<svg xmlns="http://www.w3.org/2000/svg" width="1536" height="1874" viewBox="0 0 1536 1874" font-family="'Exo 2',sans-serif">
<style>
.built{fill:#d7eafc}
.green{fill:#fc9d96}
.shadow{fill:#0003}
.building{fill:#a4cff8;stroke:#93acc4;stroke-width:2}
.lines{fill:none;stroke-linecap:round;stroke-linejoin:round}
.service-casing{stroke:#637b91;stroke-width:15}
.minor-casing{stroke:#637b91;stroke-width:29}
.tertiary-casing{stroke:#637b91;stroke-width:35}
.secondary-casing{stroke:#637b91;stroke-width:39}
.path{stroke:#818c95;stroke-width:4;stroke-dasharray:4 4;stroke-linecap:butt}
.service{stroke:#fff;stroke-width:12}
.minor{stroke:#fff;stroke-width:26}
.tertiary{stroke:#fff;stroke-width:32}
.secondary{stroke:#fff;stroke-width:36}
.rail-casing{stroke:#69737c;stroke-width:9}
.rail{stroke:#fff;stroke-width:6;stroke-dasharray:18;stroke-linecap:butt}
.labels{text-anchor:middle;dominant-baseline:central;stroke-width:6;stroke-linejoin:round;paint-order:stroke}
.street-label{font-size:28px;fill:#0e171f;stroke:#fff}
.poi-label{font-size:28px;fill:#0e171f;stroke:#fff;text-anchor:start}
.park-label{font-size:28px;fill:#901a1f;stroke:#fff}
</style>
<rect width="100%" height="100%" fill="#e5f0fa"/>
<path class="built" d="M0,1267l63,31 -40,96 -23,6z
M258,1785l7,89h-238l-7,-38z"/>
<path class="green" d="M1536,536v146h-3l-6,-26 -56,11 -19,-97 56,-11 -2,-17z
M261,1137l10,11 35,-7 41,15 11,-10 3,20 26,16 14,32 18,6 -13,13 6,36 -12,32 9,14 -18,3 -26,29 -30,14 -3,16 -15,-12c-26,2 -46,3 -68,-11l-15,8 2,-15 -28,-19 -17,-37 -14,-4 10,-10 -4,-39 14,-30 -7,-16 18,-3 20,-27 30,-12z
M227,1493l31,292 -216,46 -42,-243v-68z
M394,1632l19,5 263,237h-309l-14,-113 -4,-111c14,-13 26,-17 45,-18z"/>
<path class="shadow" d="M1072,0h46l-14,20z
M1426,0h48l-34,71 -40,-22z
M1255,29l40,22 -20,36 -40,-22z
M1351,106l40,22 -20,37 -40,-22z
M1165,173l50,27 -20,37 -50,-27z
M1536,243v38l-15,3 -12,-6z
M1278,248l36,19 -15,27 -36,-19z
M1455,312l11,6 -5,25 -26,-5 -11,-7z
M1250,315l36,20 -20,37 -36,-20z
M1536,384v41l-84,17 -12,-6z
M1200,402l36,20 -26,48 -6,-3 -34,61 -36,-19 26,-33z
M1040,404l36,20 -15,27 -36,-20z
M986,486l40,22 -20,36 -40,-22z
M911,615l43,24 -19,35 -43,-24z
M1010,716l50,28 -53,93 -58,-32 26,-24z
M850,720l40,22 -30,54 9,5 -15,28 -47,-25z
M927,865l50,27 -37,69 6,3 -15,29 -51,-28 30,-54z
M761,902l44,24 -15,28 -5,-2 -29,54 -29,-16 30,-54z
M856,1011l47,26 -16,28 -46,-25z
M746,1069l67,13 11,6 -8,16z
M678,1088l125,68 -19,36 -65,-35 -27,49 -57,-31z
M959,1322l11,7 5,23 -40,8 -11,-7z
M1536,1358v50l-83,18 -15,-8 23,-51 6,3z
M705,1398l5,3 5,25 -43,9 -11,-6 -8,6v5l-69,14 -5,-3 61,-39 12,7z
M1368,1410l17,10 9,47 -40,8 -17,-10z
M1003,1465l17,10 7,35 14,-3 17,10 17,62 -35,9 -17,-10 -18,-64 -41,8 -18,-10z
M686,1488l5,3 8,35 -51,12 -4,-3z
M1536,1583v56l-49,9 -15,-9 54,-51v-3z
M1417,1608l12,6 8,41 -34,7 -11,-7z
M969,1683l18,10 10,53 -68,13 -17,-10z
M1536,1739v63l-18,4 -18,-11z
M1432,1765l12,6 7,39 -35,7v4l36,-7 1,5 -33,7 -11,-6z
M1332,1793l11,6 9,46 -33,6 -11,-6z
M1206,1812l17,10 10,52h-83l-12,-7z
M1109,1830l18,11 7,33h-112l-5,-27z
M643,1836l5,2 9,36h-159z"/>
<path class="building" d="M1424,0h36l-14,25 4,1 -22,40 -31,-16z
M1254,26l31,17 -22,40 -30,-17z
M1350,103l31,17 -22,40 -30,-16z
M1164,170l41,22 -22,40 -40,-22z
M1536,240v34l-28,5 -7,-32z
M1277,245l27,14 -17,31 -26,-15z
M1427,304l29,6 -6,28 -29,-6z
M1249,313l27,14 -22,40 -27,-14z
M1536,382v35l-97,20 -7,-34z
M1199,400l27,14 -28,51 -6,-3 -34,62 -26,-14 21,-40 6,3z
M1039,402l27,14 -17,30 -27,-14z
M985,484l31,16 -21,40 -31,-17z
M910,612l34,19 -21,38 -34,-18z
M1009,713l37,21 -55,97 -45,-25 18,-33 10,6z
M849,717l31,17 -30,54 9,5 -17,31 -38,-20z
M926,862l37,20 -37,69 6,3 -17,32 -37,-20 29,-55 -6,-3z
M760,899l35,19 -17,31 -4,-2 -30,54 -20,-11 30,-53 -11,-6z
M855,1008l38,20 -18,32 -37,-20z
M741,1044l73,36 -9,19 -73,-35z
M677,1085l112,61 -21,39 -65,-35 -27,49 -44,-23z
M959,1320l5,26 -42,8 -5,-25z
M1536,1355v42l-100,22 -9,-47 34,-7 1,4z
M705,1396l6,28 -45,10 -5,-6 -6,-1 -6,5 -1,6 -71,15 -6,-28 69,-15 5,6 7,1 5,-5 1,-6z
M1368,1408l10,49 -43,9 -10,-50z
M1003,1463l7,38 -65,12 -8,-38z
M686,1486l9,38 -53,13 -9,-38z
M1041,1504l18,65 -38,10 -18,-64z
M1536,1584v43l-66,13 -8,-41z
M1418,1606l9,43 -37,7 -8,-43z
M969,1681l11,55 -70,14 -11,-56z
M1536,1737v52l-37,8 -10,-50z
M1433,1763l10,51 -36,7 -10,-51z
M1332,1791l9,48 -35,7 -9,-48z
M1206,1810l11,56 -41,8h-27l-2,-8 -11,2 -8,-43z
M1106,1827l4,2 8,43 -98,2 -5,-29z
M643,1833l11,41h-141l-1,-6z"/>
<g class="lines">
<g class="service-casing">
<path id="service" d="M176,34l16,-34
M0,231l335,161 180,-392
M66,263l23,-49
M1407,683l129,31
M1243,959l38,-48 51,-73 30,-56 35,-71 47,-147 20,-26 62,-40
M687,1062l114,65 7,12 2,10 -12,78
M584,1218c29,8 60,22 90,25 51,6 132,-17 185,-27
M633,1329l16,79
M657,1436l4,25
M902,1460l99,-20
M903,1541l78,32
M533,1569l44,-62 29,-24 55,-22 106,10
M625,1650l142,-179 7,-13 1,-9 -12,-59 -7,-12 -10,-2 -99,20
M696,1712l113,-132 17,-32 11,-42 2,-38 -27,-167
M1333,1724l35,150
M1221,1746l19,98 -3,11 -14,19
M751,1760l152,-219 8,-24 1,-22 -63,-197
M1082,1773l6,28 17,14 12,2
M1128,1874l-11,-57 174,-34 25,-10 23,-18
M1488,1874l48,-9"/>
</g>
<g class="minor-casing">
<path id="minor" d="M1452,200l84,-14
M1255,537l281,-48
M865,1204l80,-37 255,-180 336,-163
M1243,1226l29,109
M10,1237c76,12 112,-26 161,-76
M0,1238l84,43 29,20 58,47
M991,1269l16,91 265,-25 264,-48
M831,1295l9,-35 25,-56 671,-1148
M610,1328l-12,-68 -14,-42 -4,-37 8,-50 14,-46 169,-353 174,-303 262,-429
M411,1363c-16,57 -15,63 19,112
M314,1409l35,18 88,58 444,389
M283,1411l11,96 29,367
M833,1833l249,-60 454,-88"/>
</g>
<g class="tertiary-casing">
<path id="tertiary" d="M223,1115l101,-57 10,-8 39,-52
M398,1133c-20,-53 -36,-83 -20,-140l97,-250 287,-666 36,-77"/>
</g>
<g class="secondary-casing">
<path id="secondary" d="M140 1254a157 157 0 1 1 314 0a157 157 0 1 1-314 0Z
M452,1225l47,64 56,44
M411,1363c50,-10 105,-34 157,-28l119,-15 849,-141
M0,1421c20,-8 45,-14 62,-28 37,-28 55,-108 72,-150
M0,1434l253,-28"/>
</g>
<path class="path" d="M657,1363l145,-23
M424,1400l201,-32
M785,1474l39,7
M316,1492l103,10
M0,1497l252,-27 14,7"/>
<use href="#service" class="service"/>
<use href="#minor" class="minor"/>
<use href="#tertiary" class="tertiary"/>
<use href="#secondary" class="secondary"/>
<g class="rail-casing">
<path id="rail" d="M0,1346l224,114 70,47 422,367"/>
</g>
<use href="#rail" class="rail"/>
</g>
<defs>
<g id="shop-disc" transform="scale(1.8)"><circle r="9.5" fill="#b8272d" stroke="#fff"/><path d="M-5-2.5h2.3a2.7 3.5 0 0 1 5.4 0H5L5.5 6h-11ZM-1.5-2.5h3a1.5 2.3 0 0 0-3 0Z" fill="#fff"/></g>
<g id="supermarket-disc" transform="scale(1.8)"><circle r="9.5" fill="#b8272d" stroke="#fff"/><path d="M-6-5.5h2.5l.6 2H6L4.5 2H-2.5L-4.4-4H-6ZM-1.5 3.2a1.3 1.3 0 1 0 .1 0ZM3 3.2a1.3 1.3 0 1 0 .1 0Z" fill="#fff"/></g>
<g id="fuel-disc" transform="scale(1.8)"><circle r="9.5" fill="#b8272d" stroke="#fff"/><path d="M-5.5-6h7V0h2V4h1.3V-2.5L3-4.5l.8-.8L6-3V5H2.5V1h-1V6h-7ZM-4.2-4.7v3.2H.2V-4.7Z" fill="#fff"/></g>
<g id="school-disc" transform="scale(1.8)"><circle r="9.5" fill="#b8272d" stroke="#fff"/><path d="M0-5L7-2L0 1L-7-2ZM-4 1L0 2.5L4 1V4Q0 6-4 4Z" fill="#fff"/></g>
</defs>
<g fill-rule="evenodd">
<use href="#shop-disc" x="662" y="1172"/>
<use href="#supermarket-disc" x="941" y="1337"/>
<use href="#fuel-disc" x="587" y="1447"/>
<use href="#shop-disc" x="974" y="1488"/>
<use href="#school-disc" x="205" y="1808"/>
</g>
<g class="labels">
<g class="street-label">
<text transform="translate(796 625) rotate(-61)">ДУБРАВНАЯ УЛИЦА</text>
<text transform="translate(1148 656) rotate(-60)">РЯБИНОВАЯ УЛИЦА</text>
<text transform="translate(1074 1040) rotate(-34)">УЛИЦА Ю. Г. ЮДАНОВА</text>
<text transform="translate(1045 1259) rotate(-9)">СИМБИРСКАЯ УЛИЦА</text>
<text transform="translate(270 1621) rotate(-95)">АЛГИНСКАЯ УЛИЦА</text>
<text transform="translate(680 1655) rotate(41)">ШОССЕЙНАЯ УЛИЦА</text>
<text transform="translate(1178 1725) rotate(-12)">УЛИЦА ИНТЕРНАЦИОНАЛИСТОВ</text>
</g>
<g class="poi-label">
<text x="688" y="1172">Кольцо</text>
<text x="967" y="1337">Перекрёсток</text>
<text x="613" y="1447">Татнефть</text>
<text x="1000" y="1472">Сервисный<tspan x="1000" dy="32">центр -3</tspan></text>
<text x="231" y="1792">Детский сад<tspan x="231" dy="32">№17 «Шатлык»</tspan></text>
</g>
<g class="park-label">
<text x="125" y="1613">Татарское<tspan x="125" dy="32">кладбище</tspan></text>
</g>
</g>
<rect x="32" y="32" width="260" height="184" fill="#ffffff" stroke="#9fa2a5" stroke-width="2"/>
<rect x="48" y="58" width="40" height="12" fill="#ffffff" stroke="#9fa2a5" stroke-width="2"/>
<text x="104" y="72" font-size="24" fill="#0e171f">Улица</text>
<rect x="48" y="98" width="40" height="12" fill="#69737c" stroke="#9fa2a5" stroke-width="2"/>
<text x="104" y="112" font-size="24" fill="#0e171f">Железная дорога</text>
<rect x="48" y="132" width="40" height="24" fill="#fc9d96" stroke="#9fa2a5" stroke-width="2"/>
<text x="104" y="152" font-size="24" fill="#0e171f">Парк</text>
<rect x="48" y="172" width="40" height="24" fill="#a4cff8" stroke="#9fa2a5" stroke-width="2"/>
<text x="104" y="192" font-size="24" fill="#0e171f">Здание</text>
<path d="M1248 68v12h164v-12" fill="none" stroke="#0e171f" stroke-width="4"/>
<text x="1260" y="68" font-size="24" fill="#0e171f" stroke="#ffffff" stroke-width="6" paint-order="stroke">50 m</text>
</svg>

**YOUR TASK:**
In the records above, find the lines holding "labels". Copy each one.

**TASK RESPONSE:**
.labels{text-anchor:middle;dominant-baseline:central;stroke-width:6;stroke-linejoin:round;paint-order:stroke}
<g class="labels">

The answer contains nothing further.